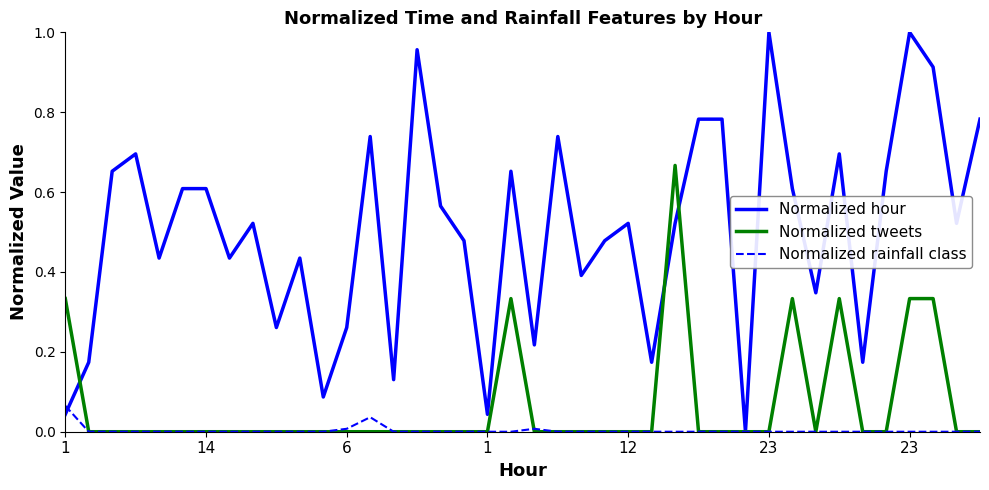

Which series has the widest spread of values?

Normalized hour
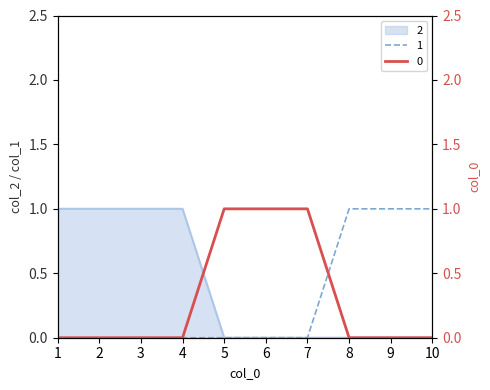

True or false: 0 has a value of 0 at 2.

True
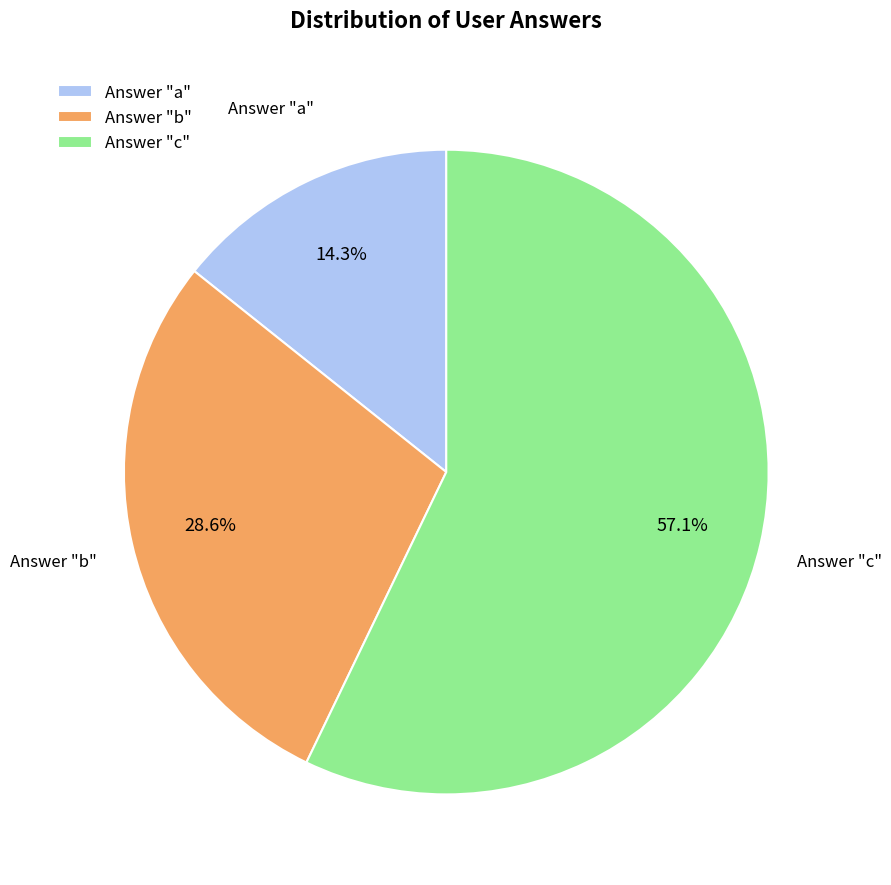

What is the ratio of the value at Answer "a" to the value at Answer "b"?

0.5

######

→ **Exercise brief**
Could you lay out the rows above as a Markdown table with the columns "Number" and "Text", giving each line its number and skipping blank lines? Leave the pictures out of the table.

→ **Response area**
| Number | Text |
|---|---|
| 1 | Which series has the widest spread of values? |
| 2 | Normalized hour |
| 3 | True or false: 0 has a value of 0 at 2. |
| 4 | True |
| 5 | What is the ratio of the value at Answer "a" to the value at Answer "b"? |
| 6 | 0.5 |